*** Dataset entries Section Begins ***
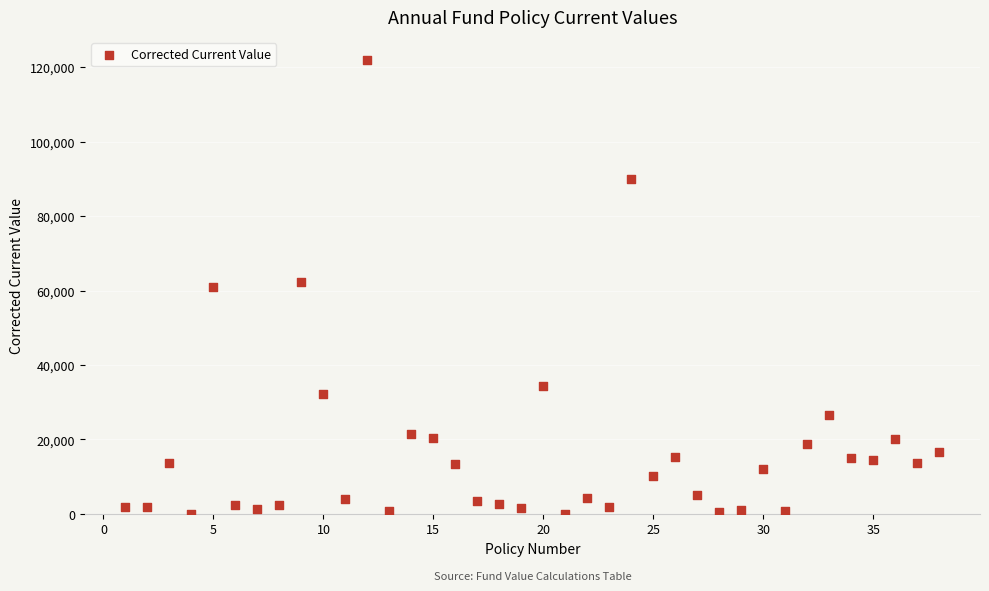

What is the range of Y values (max minus min)?

122017.6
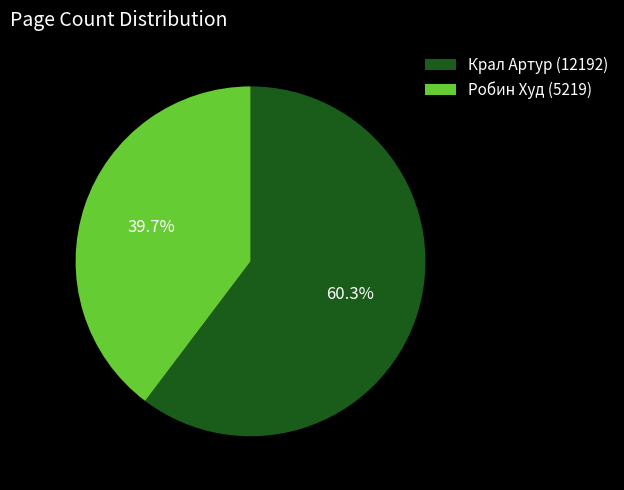

Rank the categories by value from lowest to highest.

Робин Худ (5219), Крал Артур (12192)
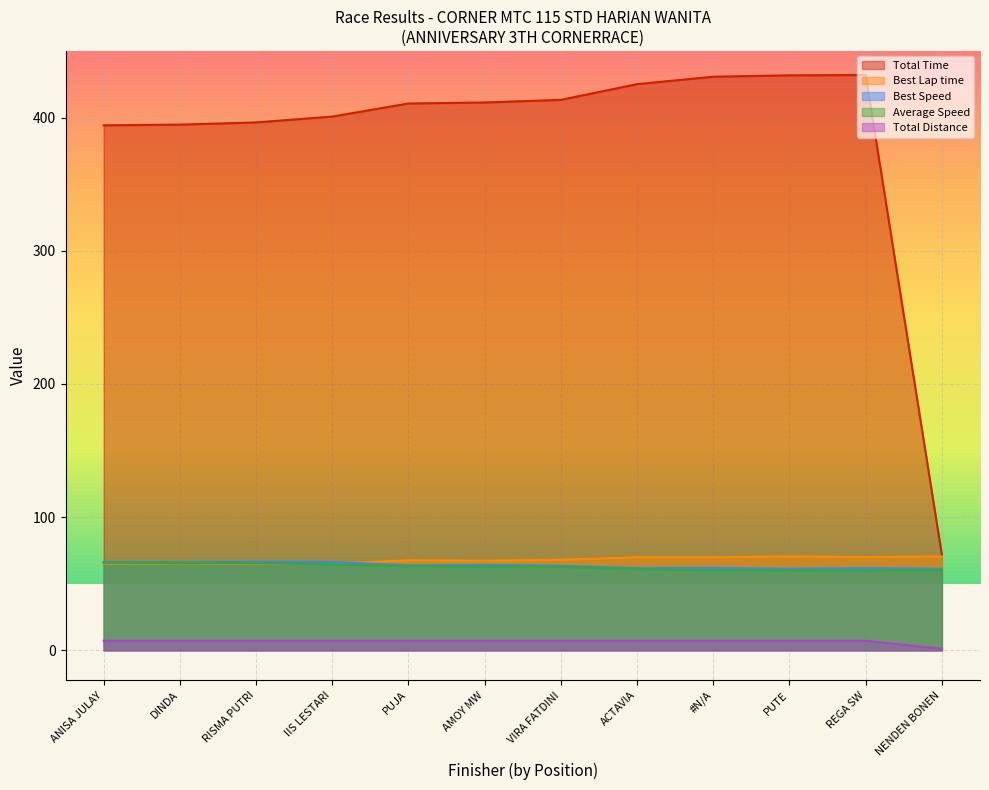

What is the average value of the Best Speed series?

63.7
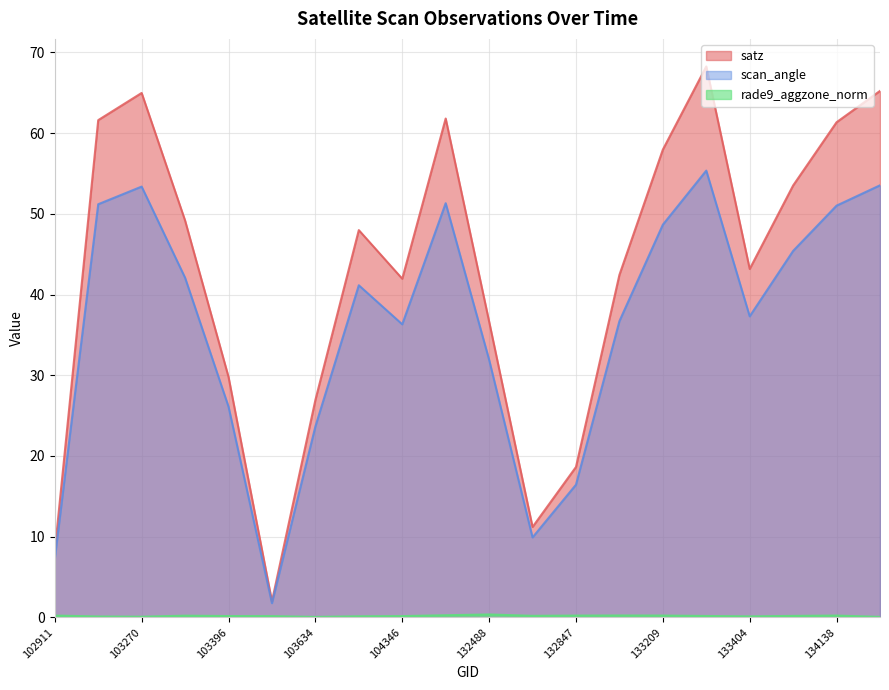

What is the sum of all scan_angle values?

720.5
*** Dataset entries Section Ends ***
### Task item:
Can you retype the whole listing above word for word, leaving out the pictures?

### Output of the exercise:
What is the range of Y values (max minus min)?

122017.6

Rank the categories by value from lowest to highest.

Робин Худ (5219), Крал Артур (12192)

What is the average value of the Best Speed series?

63.7

What is the sum of all scan_angle values?

720.5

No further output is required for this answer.